Below is an attempt to sketch out
- What these changes are
- Why they are desirable
- Into which versions of GCC they must be patched
The majority of these changes were made by Codesourcery LLC under contract to Sun Microsystems, further changes were made by Sun itself.
Changes applicable to code generation
The following options affect code generation, and are not in any upstream version of GCC (they're not particularly useful in the general sense).
The amd64 ABI states that the first 6 integer-sized arguments are passed in registers, with the rest spilled to the stack. This makes it particularly difficult to find arguments without fairly full debugger support for something like DWARF (which would have its own complications).
Instead of this, GCC was modified to push the register-passed arguments onto the stack at the frame pointer (before the callee-saved registers) in the function prologue, and mdb was modified such that, when debugging the kernel (why this was not done for userland is unknown) we pattern-match the instruction prologue attempting to discover this modified prologue, and, if we discover it, we pull the arguments from there.
Without these changes, getting at function arguments from mdb is incredibly tedious and context specific (and is not guaranteed to be possible).
The SPARC specification states that the memory operands of
std must be 8-byte aligned. GCC generates code that uses
std to load and store 64bit integers, presuming them to be suitably aligned as the ABI requires this. Some of our code does not align 64bit integers to the ABI requirement and thus requires that all integers be stored/loaded with pairs of
ld instructions instead. This option causes that to happen, similar to Sun C's -xmemalign=4
Direct system calls on SPARC systems pass the first 6 word-sized arguments in registers, according to the normal ABI calling conventions. Thus, when a 32bit process makes a system call to a 64bit kernel, negative arguments are twos complement in the width of the 32bit v7 register, not the 64bit v9 register the kernel sees. This, in effect, makes any integer argument from a 32bit process implicitly signed. This option causes GCC to emit code which does any promotion of function arguments in the callee rather than the caller, to account for this and allow direct 32bit calls to continue to function (at the cost of some pessimization). This is also how Studio, and GCC prior to 4.2 would have generated the code.

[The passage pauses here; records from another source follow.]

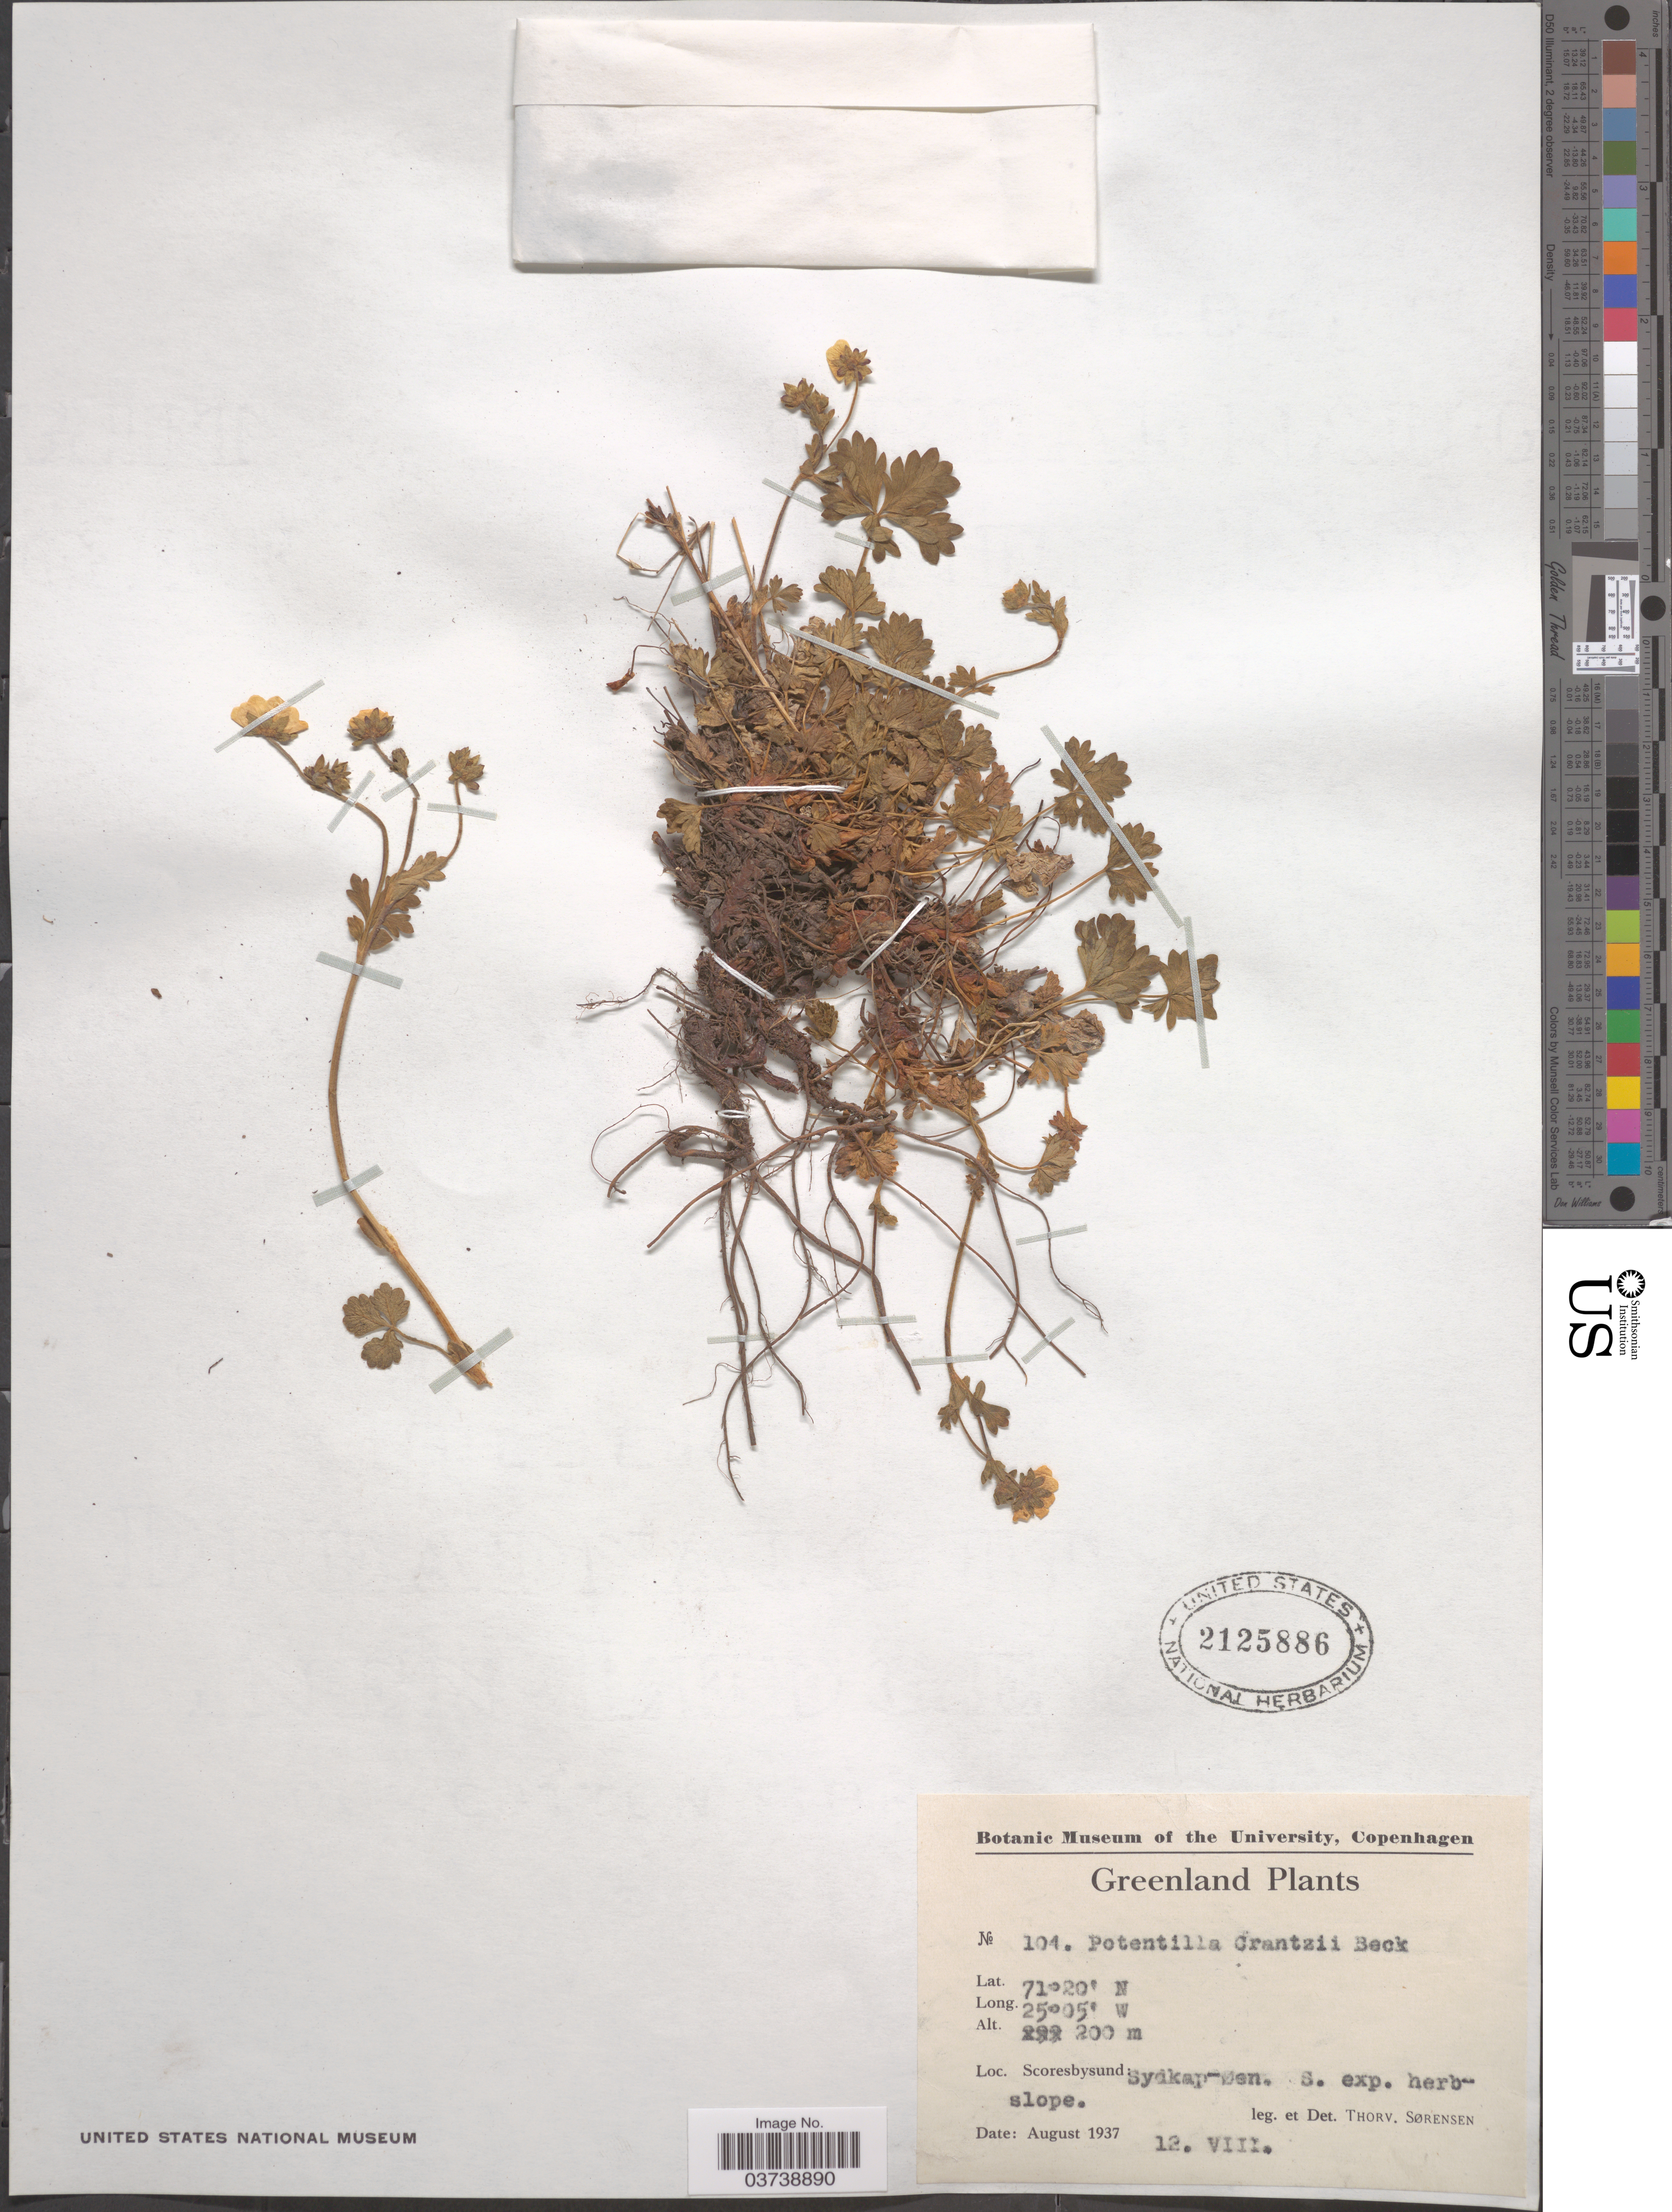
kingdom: Plantae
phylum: Tracheophyta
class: Magnoliopsida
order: Rosales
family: Rosaceae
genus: Potentilla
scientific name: Potentilla crantzii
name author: (Crantz) Beck ex Fritsch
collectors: T. Sorensen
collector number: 104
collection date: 1937-08-12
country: Greenland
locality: Scoresbysund: Sydkap-Øen.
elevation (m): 200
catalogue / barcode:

For observability reasons, it is important that local functions follow the ABI-specified calling conventions, regardless of the compilers opinions about performance. This prevents the use of the GCC 'local' i386 convention, where arguments are passed in registers.
Support for cmn_err format specifiers
cmn_err(9F) has a variety of format specifiers not present in the normal printf family of functions, we'd like format-string checking of them.
#pragma redefine_extname should itself be macro expanded
We use #pragma redefine_extname with parameters which are themselves pre-processor macro expansions, GCC needs to be told that macro expansion should be performed.
We expect #pragma weak to be applied regardless of scoping
This change appears to be present upstream in recent GCC.
Allow #pragma align to be used after a variable is declared
GCC mandates that #pragma align precede any declaration, Sun C does not. It is easier to make the compilers agree on semantics.
Parameters to #pragma align need to be macro expanded
GCC does not macro-expand #pragma align, Sun C does. It is easier to make the compilers agree on semantics.